(Saved entries)
-- Opening Marker --

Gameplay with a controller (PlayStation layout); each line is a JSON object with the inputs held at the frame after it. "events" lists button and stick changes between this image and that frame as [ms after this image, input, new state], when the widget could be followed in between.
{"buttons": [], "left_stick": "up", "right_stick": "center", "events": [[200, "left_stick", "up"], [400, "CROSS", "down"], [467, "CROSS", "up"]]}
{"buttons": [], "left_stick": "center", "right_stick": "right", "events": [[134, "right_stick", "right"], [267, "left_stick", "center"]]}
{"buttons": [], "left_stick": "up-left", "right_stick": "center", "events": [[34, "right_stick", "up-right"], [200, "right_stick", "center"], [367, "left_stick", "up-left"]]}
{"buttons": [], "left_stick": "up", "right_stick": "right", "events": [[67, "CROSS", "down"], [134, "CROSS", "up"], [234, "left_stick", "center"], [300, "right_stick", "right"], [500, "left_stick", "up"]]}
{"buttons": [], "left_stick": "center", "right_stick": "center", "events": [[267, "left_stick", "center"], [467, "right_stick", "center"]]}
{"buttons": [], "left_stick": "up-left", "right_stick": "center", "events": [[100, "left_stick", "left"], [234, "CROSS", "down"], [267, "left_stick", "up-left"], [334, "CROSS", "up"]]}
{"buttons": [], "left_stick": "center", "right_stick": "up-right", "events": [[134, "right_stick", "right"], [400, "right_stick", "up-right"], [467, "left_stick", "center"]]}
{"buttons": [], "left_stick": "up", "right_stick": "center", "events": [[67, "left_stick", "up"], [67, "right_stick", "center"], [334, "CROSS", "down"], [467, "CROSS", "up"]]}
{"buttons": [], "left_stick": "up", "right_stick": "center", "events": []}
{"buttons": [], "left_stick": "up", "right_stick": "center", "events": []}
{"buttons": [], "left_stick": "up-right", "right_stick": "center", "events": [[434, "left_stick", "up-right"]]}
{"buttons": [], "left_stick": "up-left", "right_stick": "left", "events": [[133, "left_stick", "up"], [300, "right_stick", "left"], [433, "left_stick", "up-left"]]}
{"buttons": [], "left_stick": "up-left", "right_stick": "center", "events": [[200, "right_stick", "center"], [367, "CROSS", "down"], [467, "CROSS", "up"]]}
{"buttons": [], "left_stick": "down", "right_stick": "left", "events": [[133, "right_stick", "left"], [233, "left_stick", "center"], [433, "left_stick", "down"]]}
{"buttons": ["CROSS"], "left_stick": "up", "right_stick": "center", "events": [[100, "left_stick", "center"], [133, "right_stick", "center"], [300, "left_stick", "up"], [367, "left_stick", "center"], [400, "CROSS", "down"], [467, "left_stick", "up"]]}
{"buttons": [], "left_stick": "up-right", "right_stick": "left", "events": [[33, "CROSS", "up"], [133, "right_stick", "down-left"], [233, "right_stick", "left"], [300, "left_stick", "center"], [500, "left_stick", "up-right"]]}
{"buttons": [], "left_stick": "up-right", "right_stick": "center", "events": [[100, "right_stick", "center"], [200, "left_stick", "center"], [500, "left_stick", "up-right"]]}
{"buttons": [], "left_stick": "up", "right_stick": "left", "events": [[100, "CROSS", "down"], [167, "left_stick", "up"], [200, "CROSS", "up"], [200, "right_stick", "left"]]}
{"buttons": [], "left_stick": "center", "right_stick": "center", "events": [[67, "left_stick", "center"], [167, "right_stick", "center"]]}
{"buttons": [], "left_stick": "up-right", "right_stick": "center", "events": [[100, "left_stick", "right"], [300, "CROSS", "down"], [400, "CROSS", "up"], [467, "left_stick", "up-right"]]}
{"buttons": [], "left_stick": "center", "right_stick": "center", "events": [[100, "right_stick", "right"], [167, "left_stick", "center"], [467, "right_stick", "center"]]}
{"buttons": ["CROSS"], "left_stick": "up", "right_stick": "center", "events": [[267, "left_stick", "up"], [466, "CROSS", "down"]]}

-- Closing Marker --

* Problem to solve *
Quote every record above exactly.

* Output for this exercise *
Gameplay with a controller (PlayStation layout); each line is a JSON object with the inputs held at the frame after it. "events" lists button and stick changes between this image and that frame as [ms after this image, input, new state], when the widget could be followed in between.
{"buttons": [], "left_stick": "up", "right_stick": "center", "events": [[200, "left_stick", "up"], [400, "CROSS", "down"], [467, "CROSS", "up"]]}
{"buttons": [], "left_stick": "center", "right_stick": "right", "events": [[134, "right_stick", "right"], [267, "left_stick", "center"]]}
{"buttons": [], "left_stick": "up-left", "right_stick": "center", "events": [[34, "right_stick", "up-right"], [200, "right_stick", "center"], [367, "left_stick", "up-left"]]}
{"buttons": [], "left_stick": "up", "right_stick": "right", "events": [[67, "CROSS", "down"], [134, "CROSS", "up"], [234, "left_stick", "center"], [300, "right_stick", "right"], [500, "left_stick", "up"]]}
{"buttons": [], "left_stick": "center", "right_stick": "center", "events": [[267, "left_stick", "center"], [467, "right_stick", "center"]]}
{"buttons": [], "left_stick": "up-left", "right_stick": "center", "events": [[100, "left_stick", "left"], [234, "CROSS", "down"], [267, "left_stick", "up-left"], [334, "CROSS", "up"]]}
{"buttons": [], "left_stick": "center", "right_stick": "up-right", "events": [[134, "right_stick", "right"], [400, "right_stick", "up-right"], [467, "left_stick", "center"]]}
{"buttons": [], "left_stick": "up", "right_stick": "center", "events": [[67, "left_stick", "up"], [67, "right_stick", "center"], [334, "CROSS", "down"], [467, "CROSS", "up"]]}
{"buttons": [], "left_stick": "up", "right_stick": "center", "events": []}
{"buttons": [], "left_stick": "up", "right_stick": "center", "events": []}
{"buttons": [], "left_stick": "up-right", "right_stick": "center", "events": [[434, "left_stick", "up-right"]]}
{"buttons": [], "left_stick": "up-left", "right_stick": "left", "events": [[133, "left_stick", "up"], [300, "right_stick", "left"], [433, "left_stick", "up-left"]]}
{"buttons": [], "left_stick": "up-left", "right_stick": "center", "events": [[200, "right_stick", "center"], [367, "CROSS", "down"], [467, "CROSS", "up"]]}
{"buttons": [], "left_stick": "down", "right_stick": "left", "events": [[133, "right_stick", "left"], [233, "left_stick", "center"], [433, "left_stick", "down"]]}
{"buttons": ["CROSS"], "left_stick": "up", "right_stick": "center", "events": [[100, "left_stick", "center"], [133, "right_stick", "center"], [300, "left_stick", "up"], [367, "left_stick", "center"], [400, "CROSS", "down"], [467, "left_stick", "up"]]}
{"buttons": [], "left_stick": "up-right", "right_stick": "left", "events": [[33, "CROSS", "up"], [133, "right_stick", "down-left"], [233, "right_stick", "left"], [300, "left_stick", "center"], [500, "left_stick", "up-right"]]}
{"buttons": [], "left_stick": "up-right", "right_stick": "center", "events": [[100, "right_stick", "center"], [200, "left_stick", "center"], [500, "left_stick", "up-right"]]}
{"buttons": [], "left_stick": "up", "right_stick": "left", "events": [[100, "CROSS", "down"], [167, "left_stick", "up"], [200, "CROSS", "up"], [200, "right_stick", "left"]]}
{"buttons": [], "left_stick": "center", "right_stick": "center", "events": [[67, "left_stick", "center"], [167, "right_stick", "center"]]}
{"buttons": [], "left_stick": "up-right", "right_stick": "center", "events": [[100, "left_stick", "right"], [300, "CROSS", "down"], [400, "CROSS", "up"], [467, "left_stick", "up-right"]]}
{"buttons": [], "left_stick": "center", "right_stick": "center", "events": [[100, "right_stick", "right"], [167, "left_stick", "center"], [467, "right_stick", "center"]]}
{"buttons": ["CROSS"], "left_stick": "up", "right_stick": "center", "events": [[267, "left_stick", "up"], [466, "CROSS", "down"]]}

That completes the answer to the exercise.